_Work instruction_: Transcribe the entries below word for word, beginning at the line with "middle pip: (144, 131)" and stopping after the line with "index dip: (349, 270)"; drop all pictures.

_Given records_:
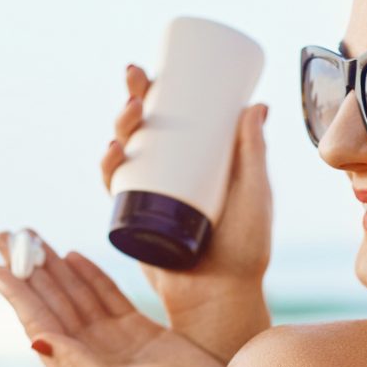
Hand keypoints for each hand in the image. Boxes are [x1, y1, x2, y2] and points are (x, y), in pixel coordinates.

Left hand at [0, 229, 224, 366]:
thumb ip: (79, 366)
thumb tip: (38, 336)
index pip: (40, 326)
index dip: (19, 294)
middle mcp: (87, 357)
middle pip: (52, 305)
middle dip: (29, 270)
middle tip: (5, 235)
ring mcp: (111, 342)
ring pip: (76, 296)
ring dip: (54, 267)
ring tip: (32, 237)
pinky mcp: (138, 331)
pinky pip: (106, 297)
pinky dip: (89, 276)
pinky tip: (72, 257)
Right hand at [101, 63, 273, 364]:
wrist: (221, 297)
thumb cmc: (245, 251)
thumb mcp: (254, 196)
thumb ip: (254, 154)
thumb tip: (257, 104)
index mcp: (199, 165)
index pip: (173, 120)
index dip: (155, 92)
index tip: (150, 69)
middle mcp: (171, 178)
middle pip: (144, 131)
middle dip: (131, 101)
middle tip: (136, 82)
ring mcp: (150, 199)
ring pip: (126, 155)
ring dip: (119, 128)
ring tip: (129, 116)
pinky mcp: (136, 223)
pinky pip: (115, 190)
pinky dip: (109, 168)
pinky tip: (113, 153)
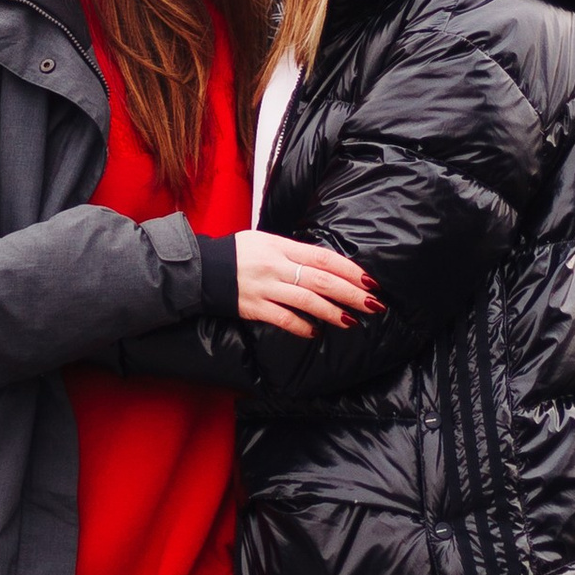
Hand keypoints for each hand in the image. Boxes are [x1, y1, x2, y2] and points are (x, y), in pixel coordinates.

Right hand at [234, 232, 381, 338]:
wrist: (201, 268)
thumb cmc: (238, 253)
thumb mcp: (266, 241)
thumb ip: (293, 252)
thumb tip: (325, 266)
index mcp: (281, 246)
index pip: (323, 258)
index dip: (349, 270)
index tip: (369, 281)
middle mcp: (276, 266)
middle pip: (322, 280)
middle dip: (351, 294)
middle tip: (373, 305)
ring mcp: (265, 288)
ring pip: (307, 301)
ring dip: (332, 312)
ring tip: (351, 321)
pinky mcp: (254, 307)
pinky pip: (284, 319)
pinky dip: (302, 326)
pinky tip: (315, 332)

* * *

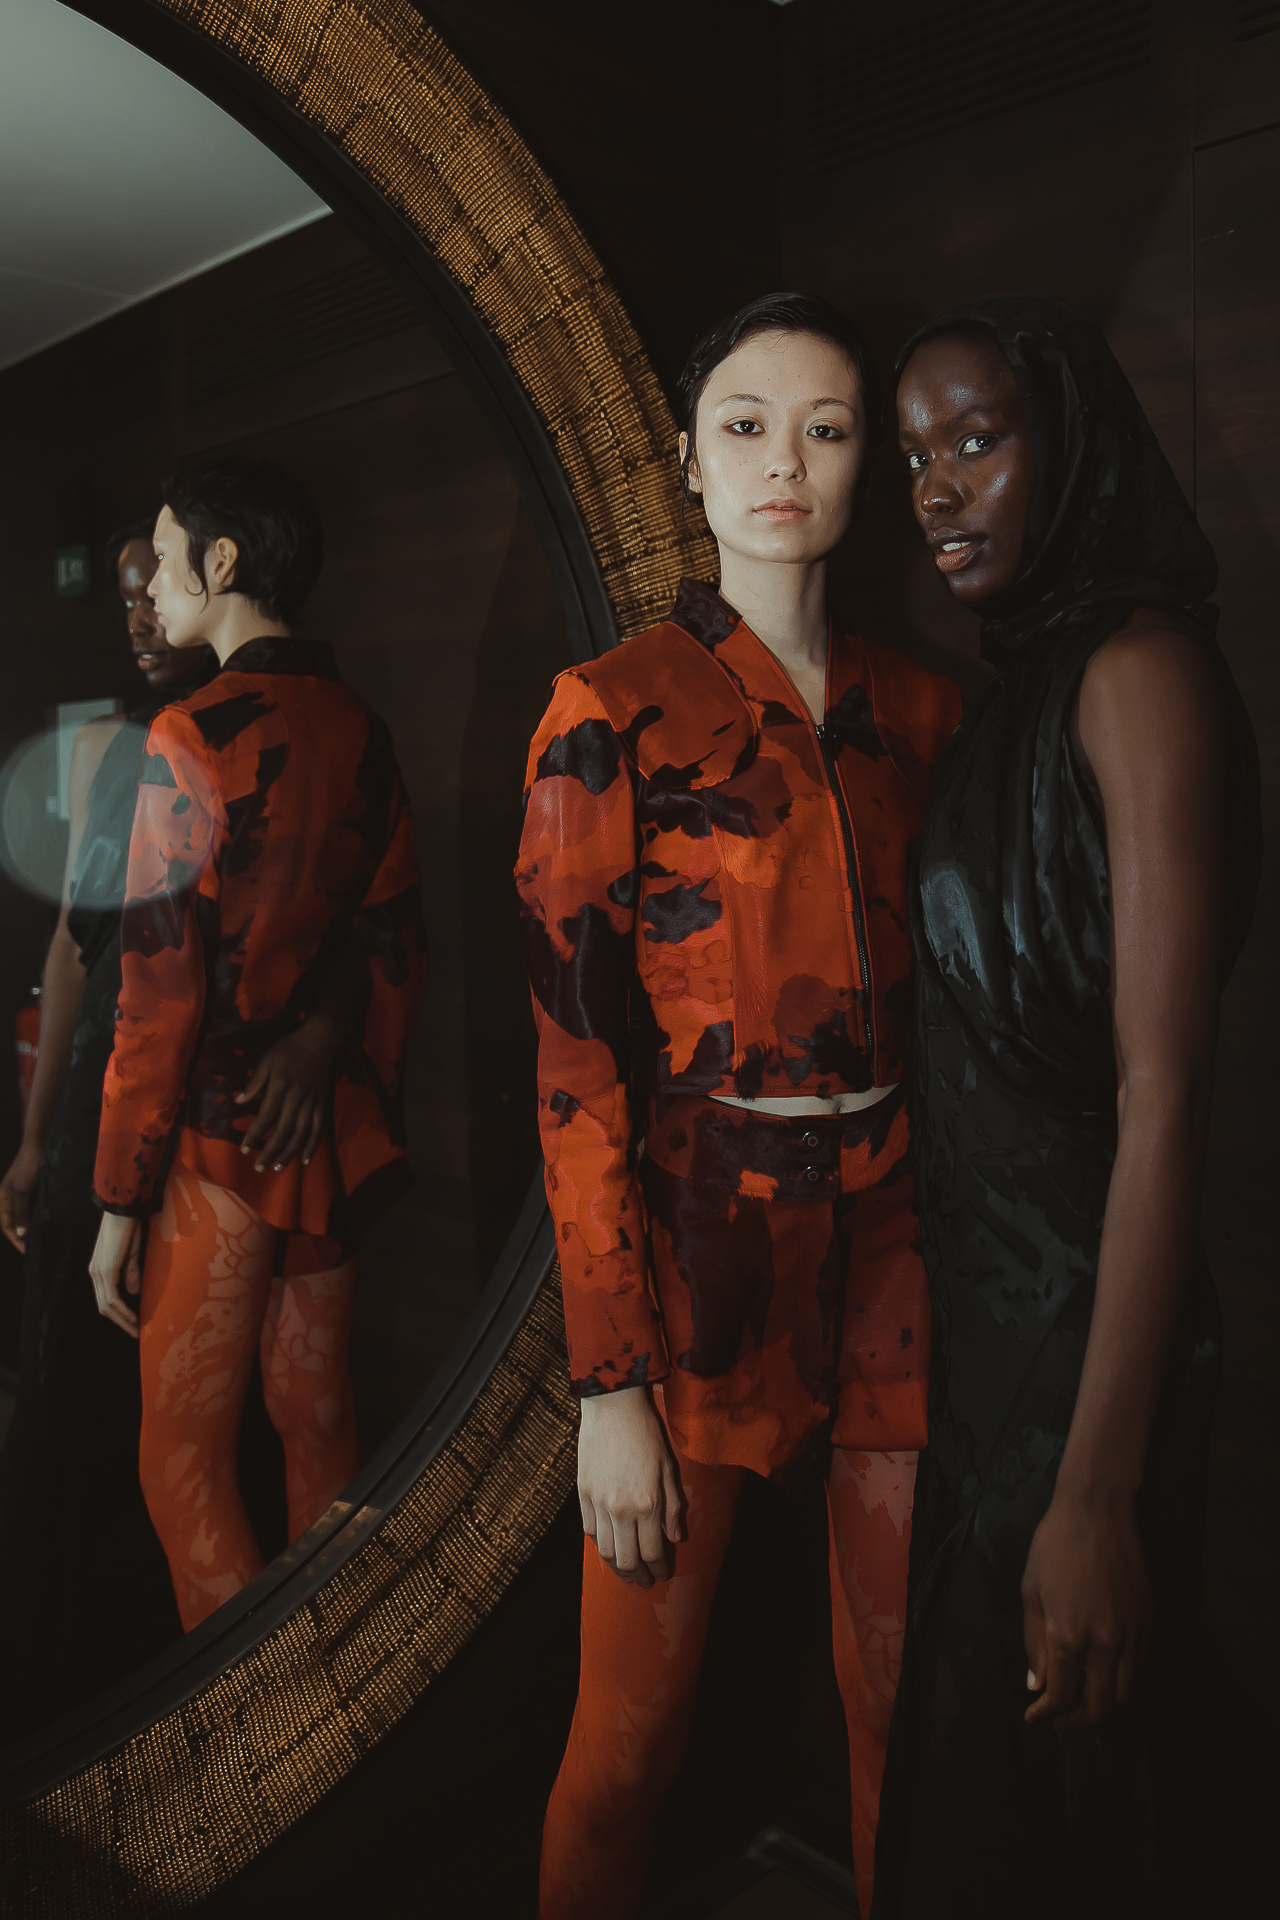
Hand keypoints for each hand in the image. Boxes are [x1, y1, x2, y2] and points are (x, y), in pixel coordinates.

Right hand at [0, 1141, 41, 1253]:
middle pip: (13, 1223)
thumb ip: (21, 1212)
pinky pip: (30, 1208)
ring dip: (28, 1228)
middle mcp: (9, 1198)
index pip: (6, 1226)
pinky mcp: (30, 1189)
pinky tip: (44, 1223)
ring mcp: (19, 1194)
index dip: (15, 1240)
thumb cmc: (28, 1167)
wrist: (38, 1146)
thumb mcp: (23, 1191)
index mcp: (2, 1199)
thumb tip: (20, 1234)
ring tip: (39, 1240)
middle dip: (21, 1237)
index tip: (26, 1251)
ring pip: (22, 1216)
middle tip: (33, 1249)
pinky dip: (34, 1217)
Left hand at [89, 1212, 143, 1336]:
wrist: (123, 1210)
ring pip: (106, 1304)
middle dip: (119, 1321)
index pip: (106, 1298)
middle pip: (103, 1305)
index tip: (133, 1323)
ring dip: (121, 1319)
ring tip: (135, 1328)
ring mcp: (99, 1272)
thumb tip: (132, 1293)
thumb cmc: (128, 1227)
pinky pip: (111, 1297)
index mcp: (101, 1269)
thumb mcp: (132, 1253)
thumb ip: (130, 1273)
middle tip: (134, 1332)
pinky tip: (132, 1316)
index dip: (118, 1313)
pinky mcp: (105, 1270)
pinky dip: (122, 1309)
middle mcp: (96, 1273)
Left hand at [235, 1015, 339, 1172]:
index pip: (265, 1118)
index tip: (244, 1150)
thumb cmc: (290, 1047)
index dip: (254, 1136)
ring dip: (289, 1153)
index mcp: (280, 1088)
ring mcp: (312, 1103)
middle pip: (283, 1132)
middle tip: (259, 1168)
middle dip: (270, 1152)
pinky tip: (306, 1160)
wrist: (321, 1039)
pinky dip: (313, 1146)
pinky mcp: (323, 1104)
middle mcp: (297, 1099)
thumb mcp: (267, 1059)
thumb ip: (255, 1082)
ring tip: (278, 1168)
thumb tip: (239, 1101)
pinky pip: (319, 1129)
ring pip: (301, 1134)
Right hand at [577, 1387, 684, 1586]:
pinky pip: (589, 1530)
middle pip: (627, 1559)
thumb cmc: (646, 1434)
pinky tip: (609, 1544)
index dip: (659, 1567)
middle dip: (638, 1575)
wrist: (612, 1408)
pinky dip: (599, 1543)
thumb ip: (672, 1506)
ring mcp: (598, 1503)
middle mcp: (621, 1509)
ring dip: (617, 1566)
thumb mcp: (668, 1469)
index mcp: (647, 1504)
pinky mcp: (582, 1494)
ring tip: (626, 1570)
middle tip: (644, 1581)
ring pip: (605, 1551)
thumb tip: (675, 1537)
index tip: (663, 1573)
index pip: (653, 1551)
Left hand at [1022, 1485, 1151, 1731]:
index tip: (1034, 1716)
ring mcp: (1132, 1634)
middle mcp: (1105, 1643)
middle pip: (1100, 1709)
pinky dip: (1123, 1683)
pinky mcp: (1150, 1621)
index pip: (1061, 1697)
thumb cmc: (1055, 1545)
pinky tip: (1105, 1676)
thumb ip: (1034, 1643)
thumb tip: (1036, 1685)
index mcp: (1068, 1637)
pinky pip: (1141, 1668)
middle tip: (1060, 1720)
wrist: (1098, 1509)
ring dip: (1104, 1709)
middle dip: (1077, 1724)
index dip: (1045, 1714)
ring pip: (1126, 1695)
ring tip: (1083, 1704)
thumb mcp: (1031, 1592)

==

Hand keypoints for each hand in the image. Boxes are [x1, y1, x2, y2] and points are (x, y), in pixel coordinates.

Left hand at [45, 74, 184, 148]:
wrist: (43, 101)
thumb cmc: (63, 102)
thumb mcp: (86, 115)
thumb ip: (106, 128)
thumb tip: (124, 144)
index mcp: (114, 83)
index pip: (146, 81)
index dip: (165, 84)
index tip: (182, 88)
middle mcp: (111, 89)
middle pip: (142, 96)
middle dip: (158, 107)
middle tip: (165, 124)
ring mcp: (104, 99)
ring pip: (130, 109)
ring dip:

_Response for this exercise_:
middle pip: (144, 131)
middle dip: (131, 101)
middle tip: (136, 82)
ring mcp: (150, 199)
ring pip: (126, 155)
ring dip: (119, 128)
ring tip: (129, 116)
pinky mcp: (136, 223)
pinky pip: (115, 190)
pinky dip: (109, 168)
pinky tip: (113, 153)
Hand keypoints for each hand in the image. Boxes are [x1, y1, x2, y2] and points are (x, y), in pixel coordinates.

Right hand at [234, 232, 381, 338]:
wrist: (201, 268)
thumb cmc: (238, 253)
thumb mcp: (266, 241)
thumb ip: (293, 252)
thumb tip: (325, 266)
index mcp: (281, 246)
index pip: (323, 258)
index dip: (349, 270)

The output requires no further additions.